I visit another couple of new suppliers, though nothing really stood out and I’m off to taste with our friends from Alpine Wines, lots to choose from and there are some great new wines coming into the store soon, but you will have to wait and see for those ones. Now it is time to visit another current supplier, Vineyard Productions, they have been a great supplier for New Zealand Sauvignon Blanc (Fincher & Co Awatere Valley and The Dividing Line, both great favourites of the staff and customers). We start with an Austrian Gruner Veltliner and a Vermintino from Sardinia, really nice wines but then we try El Garbi Grenache Blanc from Terra Alta in Spain. It’s so good I ask for another taste, I’m a big fan of the Grenache Blanc grape, this has loads of flavours going on, and texture as well. It’s another one going on the shop list, straight away.

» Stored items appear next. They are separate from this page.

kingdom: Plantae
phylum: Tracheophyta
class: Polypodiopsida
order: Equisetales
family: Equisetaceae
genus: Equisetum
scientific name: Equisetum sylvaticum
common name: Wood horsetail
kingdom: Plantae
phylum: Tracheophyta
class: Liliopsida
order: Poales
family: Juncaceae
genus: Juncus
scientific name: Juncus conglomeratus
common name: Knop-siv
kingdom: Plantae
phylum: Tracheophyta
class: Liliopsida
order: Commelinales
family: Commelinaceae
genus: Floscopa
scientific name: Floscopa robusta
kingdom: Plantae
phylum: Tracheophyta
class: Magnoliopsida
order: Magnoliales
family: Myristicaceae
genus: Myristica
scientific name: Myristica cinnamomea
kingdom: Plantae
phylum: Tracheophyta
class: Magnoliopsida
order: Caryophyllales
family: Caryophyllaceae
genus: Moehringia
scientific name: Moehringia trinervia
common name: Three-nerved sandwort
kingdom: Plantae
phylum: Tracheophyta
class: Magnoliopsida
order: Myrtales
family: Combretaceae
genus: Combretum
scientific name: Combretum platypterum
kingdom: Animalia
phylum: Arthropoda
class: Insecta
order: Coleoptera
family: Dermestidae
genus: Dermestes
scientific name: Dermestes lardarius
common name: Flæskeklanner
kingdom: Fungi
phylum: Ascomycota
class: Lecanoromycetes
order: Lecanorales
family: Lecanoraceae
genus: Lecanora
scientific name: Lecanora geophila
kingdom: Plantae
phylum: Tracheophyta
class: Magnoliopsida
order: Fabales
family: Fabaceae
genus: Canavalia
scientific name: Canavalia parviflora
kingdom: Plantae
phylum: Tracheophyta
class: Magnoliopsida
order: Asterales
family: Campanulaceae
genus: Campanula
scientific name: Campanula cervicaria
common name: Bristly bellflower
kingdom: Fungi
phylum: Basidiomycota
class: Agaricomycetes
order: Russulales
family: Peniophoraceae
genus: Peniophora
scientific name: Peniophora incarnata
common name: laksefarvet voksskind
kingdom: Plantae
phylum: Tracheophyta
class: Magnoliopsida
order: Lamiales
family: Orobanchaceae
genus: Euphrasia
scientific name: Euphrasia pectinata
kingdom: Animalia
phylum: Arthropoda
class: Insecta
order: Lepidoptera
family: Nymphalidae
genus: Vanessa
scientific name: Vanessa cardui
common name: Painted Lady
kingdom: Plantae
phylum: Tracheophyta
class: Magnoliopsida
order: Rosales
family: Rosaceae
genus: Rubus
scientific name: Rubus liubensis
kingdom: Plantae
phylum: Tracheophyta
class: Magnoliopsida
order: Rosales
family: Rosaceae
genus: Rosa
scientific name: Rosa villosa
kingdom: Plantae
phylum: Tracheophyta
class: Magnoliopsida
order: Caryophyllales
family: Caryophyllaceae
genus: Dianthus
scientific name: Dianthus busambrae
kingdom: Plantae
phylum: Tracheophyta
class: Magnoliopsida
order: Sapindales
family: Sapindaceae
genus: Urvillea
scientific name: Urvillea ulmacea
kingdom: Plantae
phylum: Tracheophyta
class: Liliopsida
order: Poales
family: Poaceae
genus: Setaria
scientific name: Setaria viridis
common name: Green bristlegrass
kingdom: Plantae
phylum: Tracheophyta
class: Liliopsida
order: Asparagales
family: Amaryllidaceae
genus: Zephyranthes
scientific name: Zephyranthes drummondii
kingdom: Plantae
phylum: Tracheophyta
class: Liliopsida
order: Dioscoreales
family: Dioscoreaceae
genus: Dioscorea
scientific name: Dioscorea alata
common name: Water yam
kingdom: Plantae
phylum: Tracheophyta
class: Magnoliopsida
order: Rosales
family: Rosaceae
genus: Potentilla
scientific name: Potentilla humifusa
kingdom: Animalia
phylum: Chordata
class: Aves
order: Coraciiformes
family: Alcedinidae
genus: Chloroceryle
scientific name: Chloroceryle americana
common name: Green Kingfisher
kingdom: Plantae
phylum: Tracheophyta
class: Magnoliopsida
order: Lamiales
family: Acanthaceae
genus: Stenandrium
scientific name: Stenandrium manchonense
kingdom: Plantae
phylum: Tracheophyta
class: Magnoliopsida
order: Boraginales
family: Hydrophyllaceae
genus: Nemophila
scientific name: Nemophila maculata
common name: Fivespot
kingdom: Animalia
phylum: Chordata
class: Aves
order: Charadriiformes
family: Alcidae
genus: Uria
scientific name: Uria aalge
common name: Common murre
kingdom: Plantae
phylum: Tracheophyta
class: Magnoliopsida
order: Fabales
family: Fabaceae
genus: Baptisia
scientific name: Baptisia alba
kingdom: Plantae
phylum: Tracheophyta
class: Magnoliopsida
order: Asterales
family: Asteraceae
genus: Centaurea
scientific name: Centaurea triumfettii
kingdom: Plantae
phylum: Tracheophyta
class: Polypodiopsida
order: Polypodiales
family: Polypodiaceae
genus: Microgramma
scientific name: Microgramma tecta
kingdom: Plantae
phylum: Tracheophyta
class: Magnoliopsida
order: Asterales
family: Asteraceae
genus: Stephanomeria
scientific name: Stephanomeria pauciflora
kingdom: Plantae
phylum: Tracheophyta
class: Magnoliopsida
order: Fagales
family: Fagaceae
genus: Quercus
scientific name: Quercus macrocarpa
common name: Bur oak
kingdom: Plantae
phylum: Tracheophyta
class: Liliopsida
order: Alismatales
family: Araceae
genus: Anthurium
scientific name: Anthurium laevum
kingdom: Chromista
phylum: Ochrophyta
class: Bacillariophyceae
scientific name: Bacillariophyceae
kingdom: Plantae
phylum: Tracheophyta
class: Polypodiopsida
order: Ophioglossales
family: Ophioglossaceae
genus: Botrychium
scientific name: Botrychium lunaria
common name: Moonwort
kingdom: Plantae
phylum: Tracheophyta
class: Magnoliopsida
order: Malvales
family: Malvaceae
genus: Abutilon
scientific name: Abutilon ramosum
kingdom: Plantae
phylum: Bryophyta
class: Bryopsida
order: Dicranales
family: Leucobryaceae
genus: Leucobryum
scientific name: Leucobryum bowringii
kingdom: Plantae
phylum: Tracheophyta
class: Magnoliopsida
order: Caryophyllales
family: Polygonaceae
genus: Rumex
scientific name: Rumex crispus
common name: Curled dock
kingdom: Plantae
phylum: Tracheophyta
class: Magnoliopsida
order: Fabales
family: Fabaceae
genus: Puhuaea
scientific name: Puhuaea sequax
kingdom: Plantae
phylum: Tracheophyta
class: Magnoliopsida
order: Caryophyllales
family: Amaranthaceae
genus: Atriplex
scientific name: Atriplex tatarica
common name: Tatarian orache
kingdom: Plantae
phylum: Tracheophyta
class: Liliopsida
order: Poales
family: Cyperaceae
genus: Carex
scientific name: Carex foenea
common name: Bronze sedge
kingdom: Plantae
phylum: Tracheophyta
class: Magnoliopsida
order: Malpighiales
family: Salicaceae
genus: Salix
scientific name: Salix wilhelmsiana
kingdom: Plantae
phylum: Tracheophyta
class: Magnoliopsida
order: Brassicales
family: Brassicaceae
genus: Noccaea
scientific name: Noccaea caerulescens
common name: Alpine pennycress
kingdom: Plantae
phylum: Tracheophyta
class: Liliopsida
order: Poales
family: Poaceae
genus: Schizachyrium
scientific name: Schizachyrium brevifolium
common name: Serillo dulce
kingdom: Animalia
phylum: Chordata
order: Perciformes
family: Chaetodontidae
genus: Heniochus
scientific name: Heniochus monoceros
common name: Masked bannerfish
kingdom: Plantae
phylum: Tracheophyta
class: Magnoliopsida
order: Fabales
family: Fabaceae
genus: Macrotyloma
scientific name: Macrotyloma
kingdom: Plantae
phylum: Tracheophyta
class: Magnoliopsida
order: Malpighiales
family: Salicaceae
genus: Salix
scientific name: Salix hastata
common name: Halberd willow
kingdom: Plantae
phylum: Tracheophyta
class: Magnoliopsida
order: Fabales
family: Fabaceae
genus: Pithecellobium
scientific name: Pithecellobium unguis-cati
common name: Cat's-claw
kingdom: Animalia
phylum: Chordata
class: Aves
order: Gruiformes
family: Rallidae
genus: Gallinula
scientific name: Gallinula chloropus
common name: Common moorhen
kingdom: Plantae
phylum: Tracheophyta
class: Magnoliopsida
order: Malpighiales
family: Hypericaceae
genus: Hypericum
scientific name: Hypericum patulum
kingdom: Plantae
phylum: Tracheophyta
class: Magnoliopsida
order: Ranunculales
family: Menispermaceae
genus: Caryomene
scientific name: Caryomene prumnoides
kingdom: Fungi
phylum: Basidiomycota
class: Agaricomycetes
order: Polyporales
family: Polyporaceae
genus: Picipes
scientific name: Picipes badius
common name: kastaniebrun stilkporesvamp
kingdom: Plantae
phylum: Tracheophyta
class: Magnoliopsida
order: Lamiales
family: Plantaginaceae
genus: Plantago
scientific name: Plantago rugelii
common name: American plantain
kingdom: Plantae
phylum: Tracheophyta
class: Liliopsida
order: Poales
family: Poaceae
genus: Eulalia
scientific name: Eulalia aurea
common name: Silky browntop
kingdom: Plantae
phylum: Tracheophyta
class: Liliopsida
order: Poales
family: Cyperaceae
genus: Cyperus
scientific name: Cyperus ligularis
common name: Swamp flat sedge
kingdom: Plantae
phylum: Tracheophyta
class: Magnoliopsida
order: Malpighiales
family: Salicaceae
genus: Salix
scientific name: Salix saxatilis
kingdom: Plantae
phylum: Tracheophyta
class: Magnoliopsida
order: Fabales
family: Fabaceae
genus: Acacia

A quick meet up with the team, swap some notes and agree to meet at the end, there is a cold beer with my name on it somewhere. Back to the tasting and I visit some of our other suppliers, stopping off at the Hungarian specialist Malux. It’s another table filled with fantastic finds and I’m going to have to limit my choices but the Pajzos Furmint T and an Orange wine from Etyeki Kuria MSP Projekt Grey Orange really stand out, I have a quick chat with Audrey, our rep, and its decided that what we need is a mixed case of Hungarian goodies to showcase in the shop, and maybe a tasting for the future. Watch this space.
Ten tables down and my palate is starting to flag, I’m ready for that beer now and then I notice one last table, there’s thirty minutes left so I go through the ones I’m looking for, Italian Falanghina and Barolos. There are some interesting ones here and I make a note to follow up with the rest of the team. Now it is off to Cafe Beermoth for a couple of beers and a chat with the rest of the team, lots of new wines to bring in so keep your eyes peeled for our new Spring Collection.